(GIVEN PASSAGE Opens)

John Cacioppo, a University of Chicago social psychologist who studies the biological effects of loneliness, presented some of his latest research at the Social Psychology and Perception meeting in San Diego in February.

He has found, for instance, loneliness is tied to hardening of the arteries (which leads to high blood pressure), inflammation in the body, and even problems with learning and memory. Even fruit flies that are isolated have worse health and die sooner than those that interact with others, showing that social engagement may be hard-wired, Cacioppo said.

In one study, Cacioppo and Steve Cole of UCLA examined how the immune system changed over time in people who were socially isolated. They observed a change in the kinds of genes that lonely people’s immune systems were expressing. Genes overexpressed in the loneliest individuals included many involved in immune system activation and inflammation. In addition, several key gene sets were underexpressed, including those involved in antiviral responses and antibody production. The result is that a lonely person’s body has let its defenses down to viral and other invaders. [7 Personality Traits That Are Bad For You]

“What we see is a consistent pattern where it looks like human immune cells are programmed with a defensive strategy that gets activated in lonely people,” Cole told LiveScience.

Here’s why: The immune system has to make a decision between fighting viral threats and protecting against bacterial invasions because it has a fixed fighting capability. In lonely people who see the world as a threatening place, their immune systems choose to focus on bacteria rather than viral threats. Without the antiviral protection and the body’s antibodies produced against various ills, the result means a person has less ability to fight cancers and other illnesses. Those who are socially isolated suffer from higher all-cause mortality, and higher rates of cancer, infection and heart disease.

In addition, loneliness raises levels of the circulating stress hormone cortisol and blood pressure, with one study showing that social isolation can push blood pressure up into the danger zone for heart attacks and strokes. It undermines regulation of the circulatory system so that the heart muscle works harder and the blood vessels are subject to damage by blood flow turbulence. Loneliness can destroy the quality of sleep, so that a person’s sleep is less restorative, both physically and psychologically. Socially isolated people wake up more at night and spend less time in bed actually sleeping, according to Cole and Cacioppo’s research.

(GIVEN PASSAGE Closes)
(PROVIDED RECORDS Opens)

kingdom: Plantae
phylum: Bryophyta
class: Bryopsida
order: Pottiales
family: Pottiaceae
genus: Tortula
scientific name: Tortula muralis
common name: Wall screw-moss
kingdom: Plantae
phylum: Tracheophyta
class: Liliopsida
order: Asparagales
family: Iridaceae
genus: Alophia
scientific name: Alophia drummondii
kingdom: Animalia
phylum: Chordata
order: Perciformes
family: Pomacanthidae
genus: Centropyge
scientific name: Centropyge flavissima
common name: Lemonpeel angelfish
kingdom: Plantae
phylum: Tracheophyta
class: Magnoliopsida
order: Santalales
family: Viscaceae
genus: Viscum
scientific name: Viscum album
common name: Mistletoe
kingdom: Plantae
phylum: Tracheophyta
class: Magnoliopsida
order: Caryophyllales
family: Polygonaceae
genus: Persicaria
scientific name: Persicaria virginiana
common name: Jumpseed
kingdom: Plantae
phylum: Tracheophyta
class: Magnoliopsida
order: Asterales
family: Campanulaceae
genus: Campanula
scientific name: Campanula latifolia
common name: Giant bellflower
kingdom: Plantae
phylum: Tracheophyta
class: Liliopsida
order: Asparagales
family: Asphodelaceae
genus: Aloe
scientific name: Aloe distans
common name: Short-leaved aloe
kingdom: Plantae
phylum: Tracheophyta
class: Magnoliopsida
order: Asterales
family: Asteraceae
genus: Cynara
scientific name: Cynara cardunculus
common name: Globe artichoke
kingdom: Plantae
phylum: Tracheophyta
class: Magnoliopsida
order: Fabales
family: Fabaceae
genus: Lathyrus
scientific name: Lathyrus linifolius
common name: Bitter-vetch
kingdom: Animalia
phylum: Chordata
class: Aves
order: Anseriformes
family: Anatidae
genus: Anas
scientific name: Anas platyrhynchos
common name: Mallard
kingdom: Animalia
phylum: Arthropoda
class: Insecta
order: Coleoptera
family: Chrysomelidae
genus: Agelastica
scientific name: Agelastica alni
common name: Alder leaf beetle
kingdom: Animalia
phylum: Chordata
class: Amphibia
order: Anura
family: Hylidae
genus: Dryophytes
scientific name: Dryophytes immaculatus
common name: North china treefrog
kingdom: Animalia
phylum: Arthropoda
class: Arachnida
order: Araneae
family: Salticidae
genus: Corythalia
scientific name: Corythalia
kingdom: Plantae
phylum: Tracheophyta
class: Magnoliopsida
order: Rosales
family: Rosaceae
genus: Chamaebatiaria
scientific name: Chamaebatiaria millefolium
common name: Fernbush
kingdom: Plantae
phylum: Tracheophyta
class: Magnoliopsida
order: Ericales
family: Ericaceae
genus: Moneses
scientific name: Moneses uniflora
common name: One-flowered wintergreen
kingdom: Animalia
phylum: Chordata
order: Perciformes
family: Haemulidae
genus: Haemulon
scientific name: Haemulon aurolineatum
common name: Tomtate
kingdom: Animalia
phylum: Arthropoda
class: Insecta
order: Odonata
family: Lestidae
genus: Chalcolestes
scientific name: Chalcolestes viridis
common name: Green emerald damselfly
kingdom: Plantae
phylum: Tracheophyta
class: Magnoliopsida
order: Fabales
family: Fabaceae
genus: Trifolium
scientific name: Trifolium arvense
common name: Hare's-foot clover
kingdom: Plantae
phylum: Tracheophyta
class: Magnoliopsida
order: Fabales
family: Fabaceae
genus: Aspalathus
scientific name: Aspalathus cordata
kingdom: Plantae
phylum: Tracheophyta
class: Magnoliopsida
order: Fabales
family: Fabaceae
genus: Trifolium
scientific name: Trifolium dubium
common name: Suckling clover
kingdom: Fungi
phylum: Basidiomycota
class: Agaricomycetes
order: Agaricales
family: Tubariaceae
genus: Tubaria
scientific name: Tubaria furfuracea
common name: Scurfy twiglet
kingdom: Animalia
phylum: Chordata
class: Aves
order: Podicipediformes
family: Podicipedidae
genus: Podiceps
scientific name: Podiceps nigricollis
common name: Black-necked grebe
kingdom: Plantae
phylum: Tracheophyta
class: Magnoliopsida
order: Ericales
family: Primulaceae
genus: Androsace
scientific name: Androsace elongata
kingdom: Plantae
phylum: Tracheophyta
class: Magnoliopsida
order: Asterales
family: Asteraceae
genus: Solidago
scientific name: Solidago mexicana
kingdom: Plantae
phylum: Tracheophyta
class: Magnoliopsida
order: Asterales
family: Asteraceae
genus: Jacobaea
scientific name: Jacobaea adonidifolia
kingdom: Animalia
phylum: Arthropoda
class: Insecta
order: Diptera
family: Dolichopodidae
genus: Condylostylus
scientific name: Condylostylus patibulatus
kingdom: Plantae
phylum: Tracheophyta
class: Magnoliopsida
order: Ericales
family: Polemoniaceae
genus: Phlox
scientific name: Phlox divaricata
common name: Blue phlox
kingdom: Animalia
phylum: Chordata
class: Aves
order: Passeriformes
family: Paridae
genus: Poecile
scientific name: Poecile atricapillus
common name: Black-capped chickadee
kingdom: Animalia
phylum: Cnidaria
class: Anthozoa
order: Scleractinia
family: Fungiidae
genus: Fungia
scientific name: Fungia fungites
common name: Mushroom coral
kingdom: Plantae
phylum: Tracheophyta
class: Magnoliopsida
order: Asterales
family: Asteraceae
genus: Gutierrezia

(PROVIDED RECORDS Closes)

▸ WORK REQUEST
Continue the article on loneliness and health from its final sentence.

▸ RESPONSE AREA
The cycle created by loneliness can be a downward spiral. Studies by Cacioppo and others before him have found that lonely people tend to rate their own social interactions more negatively and form worse impressions of people they meet.

“Much like the threat of physical pain, loneliness protects your social body. It lets you know when social connections start to fray, and causes the brain to go on alert for social threats,” Cacioppo told LiveScience. “Being lonely can produce hyper-reactivity to negative behaviors in other people, so lonely people see those maltreatments as heavier. That makes it possible to fall more deeply into loneliness.”

The reasons trace back to humanity’s evolutionary history, when people needed each other to stay alive. Loneliness doesn’t just make people feel unhappy, it actually makes them feel unsafe — mentally and physically. This powerful evolutionary force bound prehistoric people to those they relied on for food, shelter and protection, to help them raise their young and carry on their genetic legacy. Cacioppo surmises that the distress people feel when they drift toward the edges of a group serves as a warning — like physical pain — that they need to reengage or face danger.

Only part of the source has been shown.